Android Police’s Artem Russakovskii, who received a Google Home Mini at the company’s recent Pixel launch event and kept it in his bathroom, reported the extremely serious issue to Google last week.

“It was waking up thousands of times a day, recording, then sending those recordings to Google,” he said. “All of this was done quietly, with only the four lights on the unit I wasn't looking at flashing on and then off.”

Google was quick to respond to the report, sending an engineer to examine the unit right away, and admitting that there was a major problem with it. It also revealed that this wasn’t a unique case.

The company said in a statement: “The Google Home team is aware of an issue impacting a small number of Google Home Mini devices that could cause the touch control mechanism to behave incorrectly. We immediately rolled out a software update on October 7 to mitigate the issue.”

Google told Android Police that the Home Mini’s touch panel had been registering “phantom” touches, which caused it to keep activating and recording everything going on around it.
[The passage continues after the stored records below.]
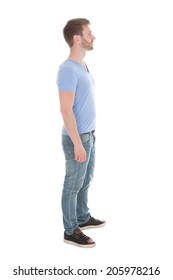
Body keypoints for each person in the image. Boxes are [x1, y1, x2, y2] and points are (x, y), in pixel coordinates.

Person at [57, 18, 105, 248]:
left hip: (89, 135)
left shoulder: (83, 66)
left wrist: (87, 138)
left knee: (85, 180)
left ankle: (82, 216)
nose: (93, 37)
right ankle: (70, 229)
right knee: (72, 184)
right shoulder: (67, 69)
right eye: (89, 33)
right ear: (77, 38)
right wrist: (77, 143)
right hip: (77, 138)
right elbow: (65, 110)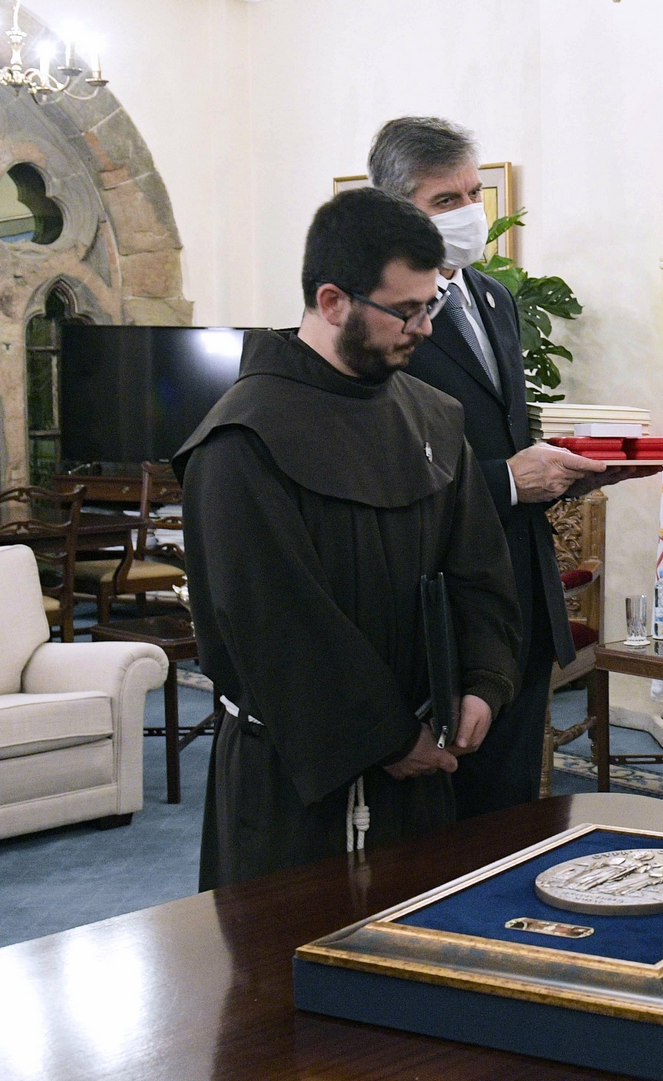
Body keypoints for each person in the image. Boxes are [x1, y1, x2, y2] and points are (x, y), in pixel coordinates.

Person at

The software update rolled out by the company fixes the issue by instructing all Home Minis to ignore the touch functionality.
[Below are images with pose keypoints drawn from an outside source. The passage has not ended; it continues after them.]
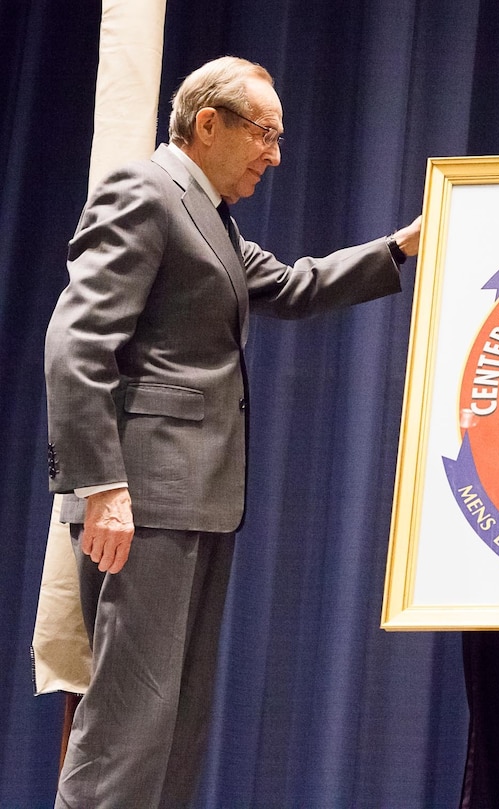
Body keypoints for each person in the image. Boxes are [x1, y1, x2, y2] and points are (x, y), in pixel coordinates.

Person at [44, 55, 421, 807]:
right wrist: (106, 486)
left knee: (176, 722)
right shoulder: (144, 191)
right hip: (142, 502)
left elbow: (293, 285)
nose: (275, 156)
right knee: (128, 723)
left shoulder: (209, 213)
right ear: (208, 123)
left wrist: (405, 245)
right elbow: (75, 343)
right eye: (266, 134)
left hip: (199, 498)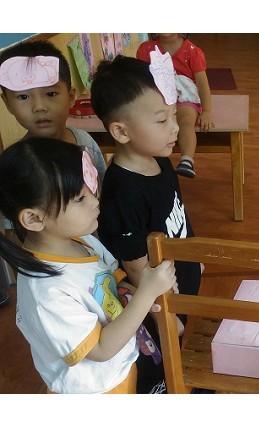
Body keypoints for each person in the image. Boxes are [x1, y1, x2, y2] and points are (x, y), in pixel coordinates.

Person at [0, 137, 177, 393]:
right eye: (80, 198)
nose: (95, 201)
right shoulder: (46, 295)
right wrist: (147, 292)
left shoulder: (82, 241)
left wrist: (145, 295)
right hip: (100, 389)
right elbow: (101, 349)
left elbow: (111, 282)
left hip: (127, 361)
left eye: (91, 190)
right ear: (34, 219)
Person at [90, 54, 203, 394]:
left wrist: (193, 256)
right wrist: (166, 316)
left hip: (179, 283)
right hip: (158, 307)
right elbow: (137, 269)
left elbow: (176, 213)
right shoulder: (122, 194)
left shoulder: (159, 161)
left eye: (174, 115)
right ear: (121, 131)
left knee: (179, 353)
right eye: (162, 120)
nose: (175, 128)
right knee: (161, 361)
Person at [0, 40, 108, 250]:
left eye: (50, 94)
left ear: (71, 96)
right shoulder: (16, 166)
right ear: (7, 103)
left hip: (97, 253)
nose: (39, 107)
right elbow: (13, 232)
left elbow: (104, 195)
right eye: (23, 97)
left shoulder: (84, 142)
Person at [136, 34, 213, 179]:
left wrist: (207, 111)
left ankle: (187, 161)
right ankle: (154, 161)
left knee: (186, 121)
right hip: (158, 96)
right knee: (156, 123)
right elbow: (141, 79)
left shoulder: (192, 51)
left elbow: (203, 84)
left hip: (185, 96)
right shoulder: (146, 49)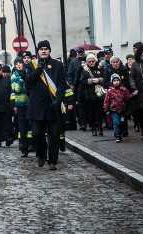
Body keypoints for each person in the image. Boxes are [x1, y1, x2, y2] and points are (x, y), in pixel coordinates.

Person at [25, 40, 66, 170]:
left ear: (49, 51)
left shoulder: (58, 65)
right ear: (38, 51)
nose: (43, 51)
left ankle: (53, 160)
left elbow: (61, 84)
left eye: (46, 49)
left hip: (52, 105)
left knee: (54, 135)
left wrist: (58, 100)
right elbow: (28, 82)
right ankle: (41, 154)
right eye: (41, 49)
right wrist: (38, 70)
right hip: (36, 107)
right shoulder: (32, 65)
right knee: (37, 134)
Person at [103, 74, 134, 142]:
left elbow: (128, 96)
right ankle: (117, 135)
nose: (116, 82)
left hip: (122, 110)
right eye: (114, 81)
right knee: (116, 122)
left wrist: (133, 94)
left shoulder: (123, 89)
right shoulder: (110, 91)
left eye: (117, 80)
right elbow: (106, 100)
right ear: (112, 82)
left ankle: (122, 132)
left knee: (122, 122)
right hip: (114, 110)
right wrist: (106, 108)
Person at [80, 53, 106, 136]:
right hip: (90, 94)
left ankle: (100, 128)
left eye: (93, 61)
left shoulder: (100, 69)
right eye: (89, 61)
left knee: (99, 112)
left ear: (95, 61)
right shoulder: (85, 71)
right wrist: (91, 81)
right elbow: (82, 82)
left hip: (99, 95)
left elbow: (105, 78)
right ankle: (94, 129)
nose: (91, 62)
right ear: (87, 62)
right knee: (91, 113)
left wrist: (99, 80)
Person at [10, 57, 31, 157]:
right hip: (21, 104)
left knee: (32, 127)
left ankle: (33, 146)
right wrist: (22, 79)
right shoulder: (14, 76)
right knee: (22, 128)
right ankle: (24, 148)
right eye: (16, 63)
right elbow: (16, 89)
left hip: (30, 103)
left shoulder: (28, 72)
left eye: (20, 63)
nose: (18, 65)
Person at [67, 47, 86, 131]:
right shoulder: (73, 62)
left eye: (81, 52)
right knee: (79, 105)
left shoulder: (88, 60)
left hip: (87, 85)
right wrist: (71, 84)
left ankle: (86, 121)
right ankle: (82, 123)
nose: (80, 54)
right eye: (79, 52)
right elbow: (70, 74)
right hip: (77, 86)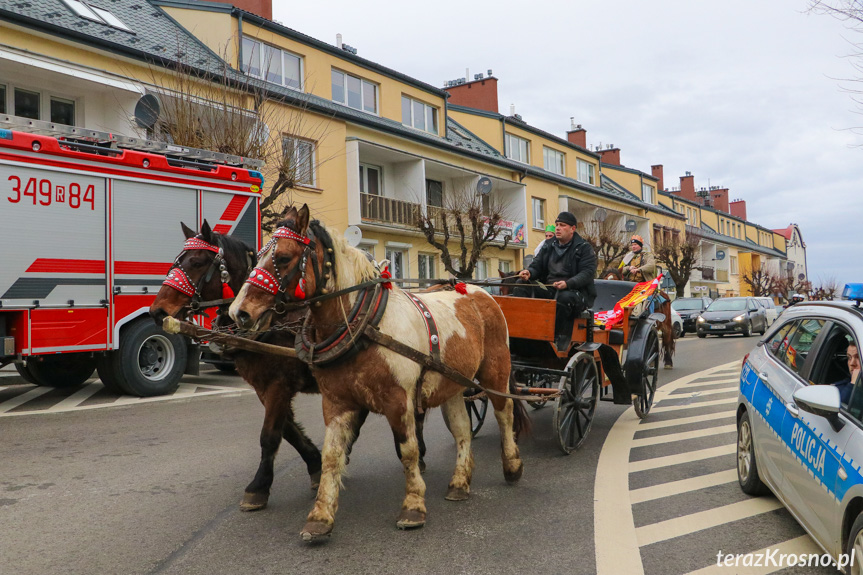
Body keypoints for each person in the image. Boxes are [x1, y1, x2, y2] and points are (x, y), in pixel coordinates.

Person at [514, 211, 597, 350]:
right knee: (521, 286)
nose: (557, 228)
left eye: (562, 225)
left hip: (576, 293)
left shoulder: (584, 248)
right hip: (551, 289)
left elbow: (587, 273)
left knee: (564, 298)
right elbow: (537, 265)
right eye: (557, 225)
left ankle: (558, 338)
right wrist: (529, 272)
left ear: (572, 229)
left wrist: (568, 283)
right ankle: (521, 331)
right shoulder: (548, 245)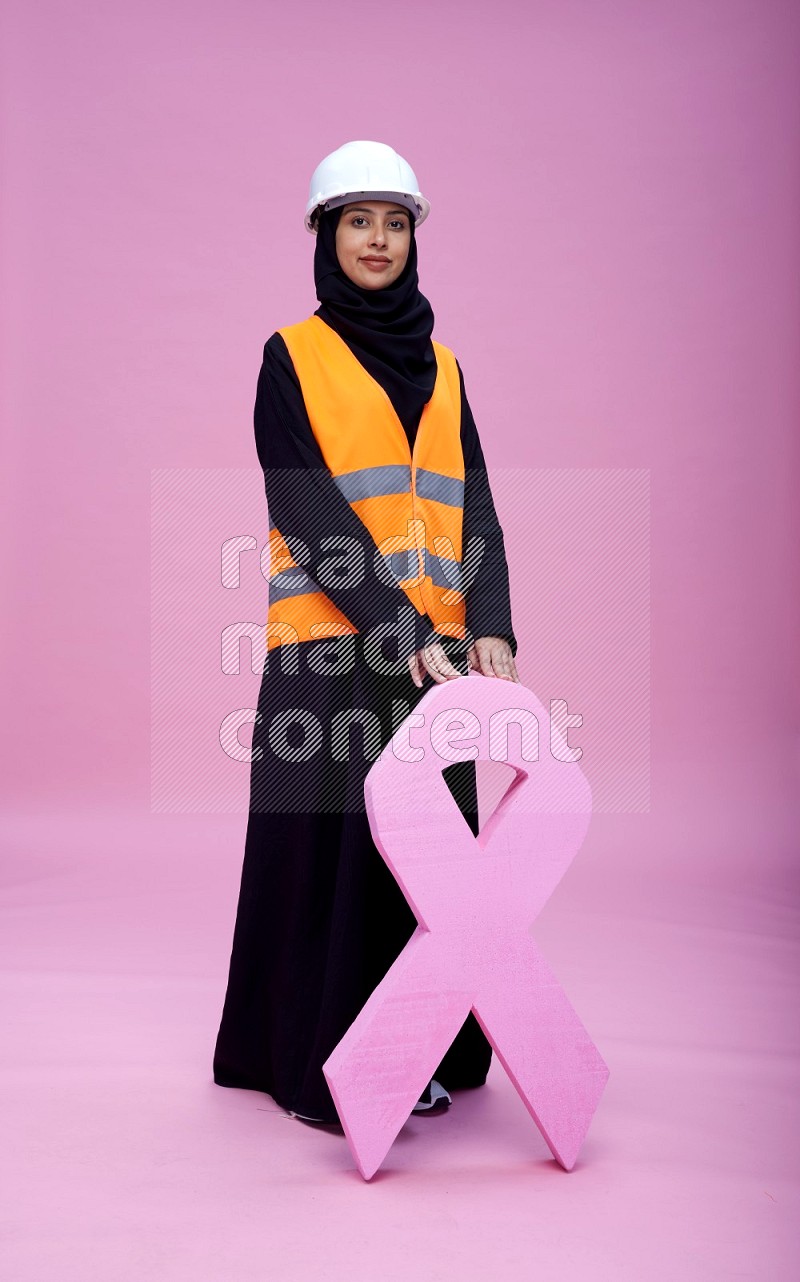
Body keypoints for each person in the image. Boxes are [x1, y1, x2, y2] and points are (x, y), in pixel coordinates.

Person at [213, 140, 520, 1125]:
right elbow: (307, 511)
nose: (377, 239)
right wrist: (396, 626)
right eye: (357, 221)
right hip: (328, 649)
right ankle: (311, 1064)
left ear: (412, 238)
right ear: (324, 235)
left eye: (394, 222)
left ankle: (416, 1050)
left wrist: (492, 625)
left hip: (430, 657)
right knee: (322, 853)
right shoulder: (287, 356)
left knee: (420, 863)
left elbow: (471, 504)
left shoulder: (443, 366)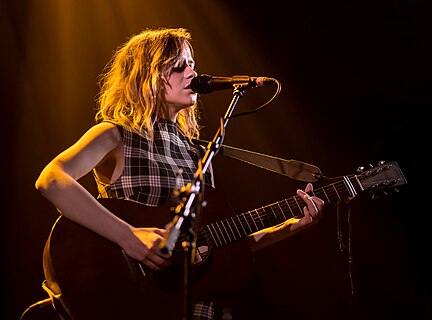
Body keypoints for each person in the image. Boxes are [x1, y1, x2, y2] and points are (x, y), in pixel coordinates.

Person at [35, 27, 324, 320]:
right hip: (137, 300)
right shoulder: (117, 133)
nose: (192, 73)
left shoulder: (197, 153)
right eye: (178, 67)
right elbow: (52, 180)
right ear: (145, 77)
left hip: (190, 306)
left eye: (192, 65)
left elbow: (210, 245)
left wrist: (288, 227)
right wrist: (130, 236)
“We take user privacy very seriously,” it added. “We've removed any activity/queries that were created by long pressing the top of a Google Home Mini between October 4 and October 7, when the software update was rolled out.

“That information will no longer be listed on your My Activity page”

My Activity is an extremely intriguing and slightly concerning page that shows everything Google knows about you.

The information has been collected from all of Google's products, including Chrome, Android and Maps, and you can sort through it and delete things you don't want the company to remember.

The Home Mini, a miniature version of Google Home, the company’s smart voice assistant, will come out on 19 October, costing £49.